His suit was designed to both be recognizable as a suit and to combine "an impeccable futuristic style" and "the casual swagger of a charming billionaire". While the suit was designed with futuristic style in mind, it also had to not fit into any particular decade. It was decided that the Illusive Man's suit should be open, to give the impression he could do whatever he pleased.

The Illusive Man's main setting is his spacious and barren office. His personal quarters are never shown. The holographic computer terminals surrounding his office desk serve two functions: to show his connection to "a vast web of information" while decreasing his humanity for only communicating through holograms. He does not see actual people, but rather only facsimiles of them. His office view of a dying star reinforces his desire for full control of his environment. Only a small amount of concept art was made for the Illusive Man's room.

Personality and traits
The Illusive Man is described as believing "the end justifies the means", and was made to be morally gray. John Jackson Miller, who penned the script for Mass Effect: Evolution, Invasion, and Redemption, personally viewed him as a searcher that saw a "darker side to some of the great things humanity's discovered", the object of his search. During the course of the games, the writers did not want to reveal too much about him. His character development's "basic idea" was "one of these guys we don't know much about". BioWare considered his backstory and motivations, but could not elaborate in the games due to this narrative technique.

A "shadowy puppetmaster", he is also a smoker, a womaniser and a drinker, but is very charming. This helps him serve as a foil to the Commander. Adrien Cho, producer for Mass Effect 2, described him as being both the best and worst traits of humanity rolled into one person.

Stored records:
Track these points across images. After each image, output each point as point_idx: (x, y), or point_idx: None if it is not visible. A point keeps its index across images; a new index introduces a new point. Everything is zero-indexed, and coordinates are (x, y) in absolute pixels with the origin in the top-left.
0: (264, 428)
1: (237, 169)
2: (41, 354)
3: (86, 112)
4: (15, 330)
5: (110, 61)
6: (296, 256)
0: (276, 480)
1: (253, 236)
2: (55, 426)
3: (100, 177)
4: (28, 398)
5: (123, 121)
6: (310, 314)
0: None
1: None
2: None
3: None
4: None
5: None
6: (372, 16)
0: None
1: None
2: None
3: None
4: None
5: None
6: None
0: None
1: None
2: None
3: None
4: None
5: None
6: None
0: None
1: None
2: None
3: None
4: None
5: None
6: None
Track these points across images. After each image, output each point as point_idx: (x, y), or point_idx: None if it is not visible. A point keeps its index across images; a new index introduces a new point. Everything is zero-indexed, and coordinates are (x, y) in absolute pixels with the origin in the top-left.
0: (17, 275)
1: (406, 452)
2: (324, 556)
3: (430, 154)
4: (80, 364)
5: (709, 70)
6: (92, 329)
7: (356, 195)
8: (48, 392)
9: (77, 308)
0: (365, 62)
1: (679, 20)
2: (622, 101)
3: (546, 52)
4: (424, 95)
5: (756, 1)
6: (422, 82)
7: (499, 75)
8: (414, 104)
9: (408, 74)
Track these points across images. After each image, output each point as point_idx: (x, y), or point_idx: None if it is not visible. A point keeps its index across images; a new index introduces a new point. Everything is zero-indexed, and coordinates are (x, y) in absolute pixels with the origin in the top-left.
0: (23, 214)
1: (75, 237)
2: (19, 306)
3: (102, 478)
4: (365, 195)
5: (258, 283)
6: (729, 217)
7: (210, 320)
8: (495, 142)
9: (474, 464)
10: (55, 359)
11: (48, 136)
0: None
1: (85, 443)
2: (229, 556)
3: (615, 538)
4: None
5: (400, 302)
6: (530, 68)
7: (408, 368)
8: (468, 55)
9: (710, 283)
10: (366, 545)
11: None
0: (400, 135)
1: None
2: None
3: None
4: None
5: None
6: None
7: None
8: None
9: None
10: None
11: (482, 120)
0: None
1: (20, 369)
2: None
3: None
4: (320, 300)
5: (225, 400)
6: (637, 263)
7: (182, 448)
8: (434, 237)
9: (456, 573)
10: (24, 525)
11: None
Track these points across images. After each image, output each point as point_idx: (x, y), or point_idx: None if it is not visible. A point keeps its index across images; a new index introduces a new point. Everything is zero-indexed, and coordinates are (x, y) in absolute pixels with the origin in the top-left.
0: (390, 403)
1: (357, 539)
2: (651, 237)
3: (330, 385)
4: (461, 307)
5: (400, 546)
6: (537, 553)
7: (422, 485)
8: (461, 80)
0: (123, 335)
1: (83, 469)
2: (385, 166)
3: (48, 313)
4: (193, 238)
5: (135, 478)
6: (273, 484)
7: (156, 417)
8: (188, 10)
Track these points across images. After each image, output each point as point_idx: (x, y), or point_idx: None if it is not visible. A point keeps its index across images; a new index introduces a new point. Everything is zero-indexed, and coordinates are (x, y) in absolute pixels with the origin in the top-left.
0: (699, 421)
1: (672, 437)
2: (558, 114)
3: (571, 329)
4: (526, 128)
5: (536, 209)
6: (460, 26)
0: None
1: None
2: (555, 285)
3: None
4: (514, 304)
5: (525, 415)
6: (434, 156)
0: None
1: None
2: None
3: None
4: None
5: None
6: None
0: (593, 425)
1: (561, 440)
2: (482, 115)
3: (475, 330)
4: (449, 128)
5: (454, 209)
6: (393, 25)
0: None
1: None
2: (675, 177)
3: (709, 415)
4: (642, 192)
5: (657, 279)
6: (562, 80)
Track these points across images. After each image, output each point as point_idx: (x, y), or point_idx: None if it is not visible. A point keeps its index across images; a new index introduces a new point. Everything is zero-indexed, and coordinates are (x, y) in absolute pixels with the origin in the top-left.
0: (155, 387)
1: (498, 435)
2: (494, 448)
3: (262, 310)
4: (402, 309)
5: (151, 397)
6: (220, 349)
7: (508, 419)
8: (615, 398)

# [Exercise requirements]
Write out the part of the Illusive Man excerpt that begins at the words "His suit was" and stops after the words "whatever he pleased.", keeping every word and punctuation mark unchanged.

# [Full output]
His suit was designed to both be recognizable as a suit and to combine "an impeccable futuristic style" and "the casual swagger of a charming billionaire". While the suit was designed with futuristic style in mind, it also had to not fit into any particular decade. It was decided that the Illusive Man's suit should be open, to give the impression he could do whatever he pleased.